Data Security in Power BI – Users’ Roles and Permissions

In Power BI, we can store data encompassing an entire enterprise. You can create workspaces, applications and dashboards with information from individual units of the company, e.g. Controlling, Sales or Production. It is possible to establish connections with many data sources with different structures, which, following transformations, can be imported into a uniform warehouse. Data contained in Power BI may have different levels of confidentiality, which is why it is not always advisable to give all platform users full access to the content it contains. Power BI allows you to control access to data displayed on reports according to their purpose by defining the roles of users.

Security levels

Permissions are defined at three levels:

1. Workspace – this is a place for storing all Power BI datasets and their related reports. Permissions at this level apply to the entire content of the workspace. The user of the service may be assigned as a manager: administrator, member or co-author. There is also a fourth group for the users who can view the content, but with no access tosettings. These are usually end users who read ready-made reports. 

The chart below shows the platform with three workspaces. Understandably, depending on the license you have, there may be more of them, with more extensive content. 

2. Report – Reports as such do not store data. The visualizations in them are associated with datasets which determine what portion of information may be uploaded into them. If the dataset is in a different workspace than the report, the user should be granted permissions to that dataset as well, otherwise they will only see the report in the workspace, but will not be able to use it. 

This situation is presented in the chart below. The user with permissions to the sales workspace will see two reports, but will only be able to use report no. 2. To ensure that the user can access report no. 1, they should be granted permissions to the dataset located in the administration workspace. 

3. Dataset – the workspace may contain information that should not be fully available to individual users. Power Bi allows you to restrict data access by setting row-level security and assigning roles to users. This is a customisable process, with the designer deciding about the number and scope of those roles.

The chart below shows how row-level security works. Both user no. 1 (sales manager) and user no. 2 (sales region south leader) have access to the sales workspace. The manager can see information for all sales areas. By applying row-level security, in the report the leader will only see data for their region, even though they use the same report as the manager.

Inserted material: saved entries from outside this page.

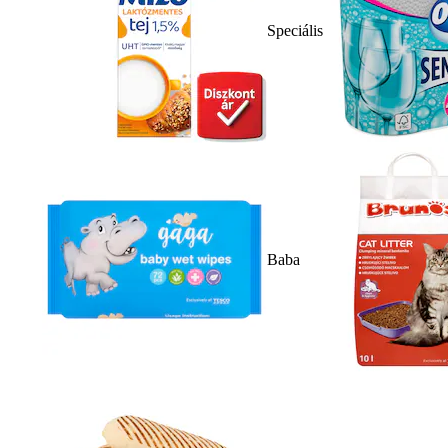
Speciális
Baba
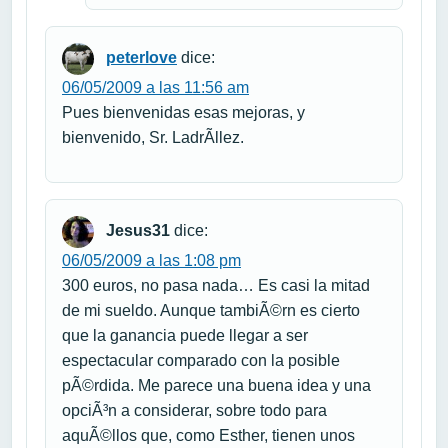
peterlove
dice:
06/05/2009 a las 11:56 am
Pues bienvenidas esas mejoras, y
bienvenido, Sr. LadrÃ­llez.
Jesus31
dice:
06/05/2009 a las 1:08 pm
300 euros, no pasa nada… Es casi la mitad
de mi sueldo. Aunque tambiÃ©rn es cierto
que la ganancia puede llegar a ser
espectacular comparado con la posible
pÃ©rdida. Me parece una buena idea y una
opciÃ³n a considerar, sobre todo para
aquÃ©llos que, como Esther, tienen unos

Row-level security – an example of role usage

We will use sample country-wide sales data to demonstrate how the security mechanism works. Currently, the report displays results for all sales regions. Let’s assume that this level of detail is reserved for management, who should have access to full information. In turn, region leaders may want to see statistics related only to their own respective areas of responsibility.

To limit the amount of data displayed for the leader responsible only for a selected sales region, row-level security can be applied by configuring dataset roles in Power BI Desktop. This will prevent displaying rows that do not meet the condition specified for the selected role.

A person assigned as the south region leader will be able to display sales information only for the provinces from that region, specifically in this case: Małopolskie, Podkarpackie, Śląskie and Świętokrzyskie provinces. For each of the roles, you can assign a different a filter expression. In addition, each role can have multiple filtering expressions, e.g. it is possible to limit the data to the sales region and the current month. In this way, a user assigned to a role will see only the current data and their sales region.

To assign users to groups, you need to publish the dataset in the Power BI workspace and navigate to the row-level security management section.

From that section you can also quickly test the correct operation of security in the selected role. The reports will then be displayed in the version that the user will see, with no need to change own account permissions. You can also test the settings locally before applying them to the service in Power BI Desktop.

We should keep in mind that users assigned to row-level security roles do not have permission to manage the configuration or edit content within the entire workspace – then the restrictions for the selected data set will be overridden and they will be able to change the security settings themselves, downloading the file in full.

Summary

The discussed case presents one of the many methods of implementing the security available in Power BI. Conditions limiting the displayed data can be defined based on static conditions or using a dynamic object – for example, the name of the logged-in user.

Roles and permissions are not only security and control over access to data, but also a way to make work easier. Analyses can automatically present the business context for the person they refer to. Reports configured in this way can be further edited and extended directly in the cloud, or locally using the Power BI Desktop application, without the need to configure the data set for the end-user each time.